**CONSIGNE DE TRAVAIL A**
Mettez en forme sous la forme d'un tableau Markdown à deux colonnes, « Numéro » et « Ligne », les lignes des enregistrements comprises entre celle qui contient « Plongez dans l'opportunité » et celle qui contient « la modernité. Chambéry, avec », cette dernière incluse. Laissez de côté les lignes vides.

**EXTRAIT DU DOCUMENT**
--- --- ---
La Maison Golden de Salman Rushdie ou le miroir aux alouettes

Surtout ne vous arrêtez pas à la couverture : on a connu mieux inspiré et on est habitué depuis des années aux très belles trouvailles d’Actes Sud, alors là, une couverture aussi ringarde pour un écrivain aussi important, on se demande ce qui a trotté dans la tête de l’éditeur… Non, Salman Rushdie ne s’habille pas en Prada !
Mais il n’en demeure pas moins diabolique – tout n’est que détail. Voici certainement l’un de ses tout meilleurs opus, avec Les Versets sataniques et l’extraordinaire Dernier soupir du Maure qui demande, comme toute aventure à multiples entrées, de savoir patience garder pour bien s’imprégner de l’atmosphère, apprendre à connaître les protagonistes, et accepter la construction du récit qui nous vient de l’un des témoins de cette sombre histoire de voisinage.

Ce sera donc René, un jeune homme qui se destine à la mise en scène, et qui, tout en apprenant le métier de vidéaste, construit son premier long métrage en puisant le matériau chez son hallucinant voisin, monsieur Néron Golden, tout droit débarqué de son Inde natale, avec ses fils. Parrain en délicatesse ou multi-milliardaire à la retraite ? Il y a du Gatsby teinté de Mittal chez cet homme que rien ne semble arrêter, allant jusqu’à faire changer les prénoms de tous ses enfants pour les associer aux anciens Césars comme s’il venait à New York pour régner…
Sans doute pas sur la ville, mais tout le moins dans les fameux Jardins de Greenwich Village, résidence haut de gamme qui s’articule autour d’un puit de verdure.
--- --- ---
**CONSIGNE DE TRAVAIL B**
Veuillez retaper intégralement la critique de La Maison Golden, sans rien y changer.

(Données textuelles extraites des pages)
--- --- ---
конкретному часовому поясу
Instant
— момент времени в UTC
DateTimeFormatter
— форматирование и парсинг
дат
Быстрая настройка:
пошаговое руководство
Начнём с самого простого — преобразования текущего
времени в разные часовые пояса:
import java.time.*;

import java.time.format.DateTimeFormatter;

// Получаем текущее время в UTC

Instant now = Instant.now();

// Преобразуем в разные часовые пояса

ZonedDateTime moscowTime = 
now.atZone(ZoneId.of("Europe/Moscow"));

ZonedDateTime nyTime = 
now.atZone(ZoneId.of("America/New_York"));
--- --- ---
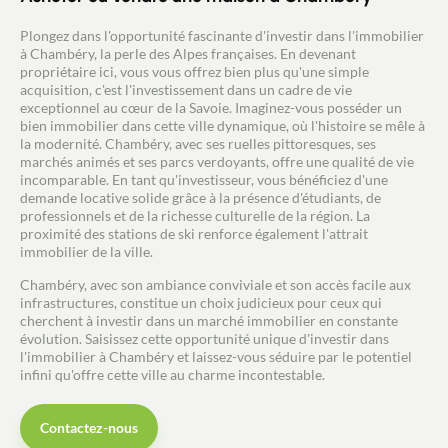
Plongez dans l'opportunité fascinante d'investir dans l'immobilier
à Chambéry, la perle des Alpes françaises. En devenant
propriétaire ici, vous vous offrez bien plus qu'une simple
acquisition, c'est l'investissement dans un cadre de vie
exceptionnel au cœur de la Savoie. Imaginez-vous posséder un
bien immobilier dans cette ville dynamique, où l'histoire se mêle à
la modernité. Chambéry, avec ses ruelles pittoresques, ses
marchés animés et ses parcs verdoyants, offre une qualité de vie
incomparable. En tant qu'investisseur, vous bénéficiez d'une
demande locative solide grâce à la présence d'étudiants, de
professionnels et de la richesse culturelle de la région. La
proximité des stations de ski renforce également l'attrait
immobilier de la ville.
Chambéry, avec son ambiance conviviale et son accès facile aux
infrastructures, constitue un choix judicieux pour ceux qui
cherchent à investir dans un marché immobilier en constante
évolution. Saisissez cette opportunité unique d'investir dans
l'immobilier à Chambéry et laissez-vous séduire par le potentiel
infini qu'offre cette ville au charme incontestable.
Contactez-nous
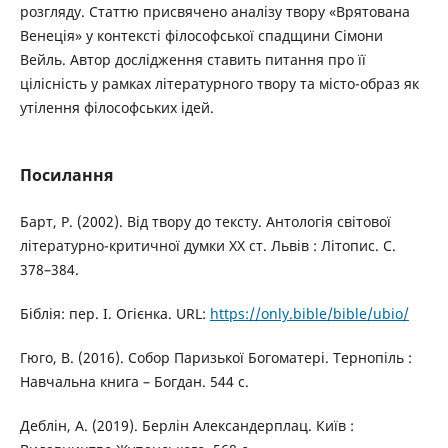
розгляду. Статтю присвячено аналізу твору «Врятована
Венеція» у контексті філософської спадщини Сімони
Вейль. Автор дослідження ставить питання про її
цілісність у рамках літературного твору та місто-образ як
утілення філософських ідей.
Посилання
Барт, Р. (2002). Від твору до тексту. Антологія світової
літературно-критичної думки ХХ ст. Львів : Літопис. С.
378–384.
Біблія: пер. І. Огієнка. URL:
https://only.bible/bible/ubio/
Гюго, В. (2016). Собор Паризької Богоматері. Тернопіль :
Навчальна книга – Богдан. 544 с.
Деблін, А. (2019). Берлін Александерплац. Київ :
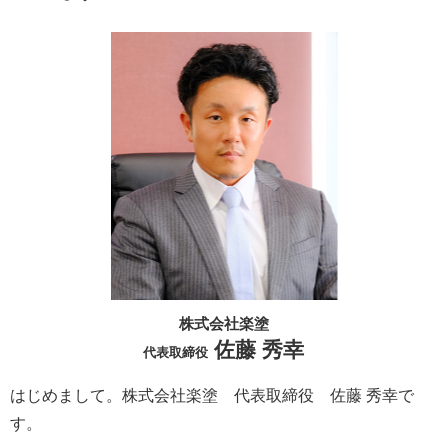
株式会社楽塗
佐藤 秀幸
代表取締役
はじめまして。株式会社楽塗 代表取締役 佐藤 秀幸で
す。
--- --- ---
**RÉPONSE A**
| Numéro | Ligne |
|---|---|
| 1 | Plongez dans l'opportunité fascinante d'investir dans l'immobilier |
| 2 | à Chambéry, la perle des Alpes françaises. En devenant |
| 3 | propriétaire ici, vous vous offrez bien plus qu'une simple |
| 4 | acquisition, c'est l'investissement dans un cadre de vie |
| 5 | exceptionnel au cœur de la Savoie. Imaginez-vous posséder un |
| 6 | bien immobilier dans cette ville dynamique, où l'histoire se mêle à |
| 7 | la modernité. Chambéry, avec ses ruelles pittoresques, ses |

**RÉPONSE B**
La Maison Golden de Salman Rushdie ou le miroir aux alouettes

Surtout ne vous arrêtez pas à la couverture : on a connu mieux inspiré et on est habitué depuis des années aux très belles trouvailles d’Actes Sud, alors là, une couverture aussi ringarde pour un écrivain aussi important, on se demande ce qui a trotté dans la tête de l’éditeur… Non, Salman Rushdie ne s’habille pas en Prada !
Mais il n’en demeure pas moins diabolique – tout n’est que détail. Voici certainement l’un de ses tout meilleurs opus, avec Les Versets sataniques et l’extraordinaire Dernier soupir du Maure qui demande, comme toute aventure à multiples entrées, de savoir patience garder pour bien s’imprégner de l’atmosphère, apprendre à connaître les protagonistes, et accepter la construction du récit qui nous vient de l’un des témoins de cette sombre histoire de voisinage.

Ce sera donc René, un jeune homme qui se destine à la mise en scène, et qui, tout en apprenant le métier de vidéaste, construit son premier long métrage en puisant le matériau chez son hallucinant voisin, monsieur Néron Golden, tout droit débarqué de son Inde natale, avec ses fils. Parrain en délicatesse ou multi-milliardaire à la retraite ? Il y a du Gatsby teinté de Mittal chez cet homme que rien ne semble arrêter, allant jusqu’à faire changer les prénoms de tous ses enfants pour les associer aux anciens Césars comme s’il venait à New York pour régner…
Sans doute pas sur la ville, mais tout le moins dans les fameux Jardins de Greenwich Village, résidence haut de gamme qui s’articule autour d’un puit de verdure.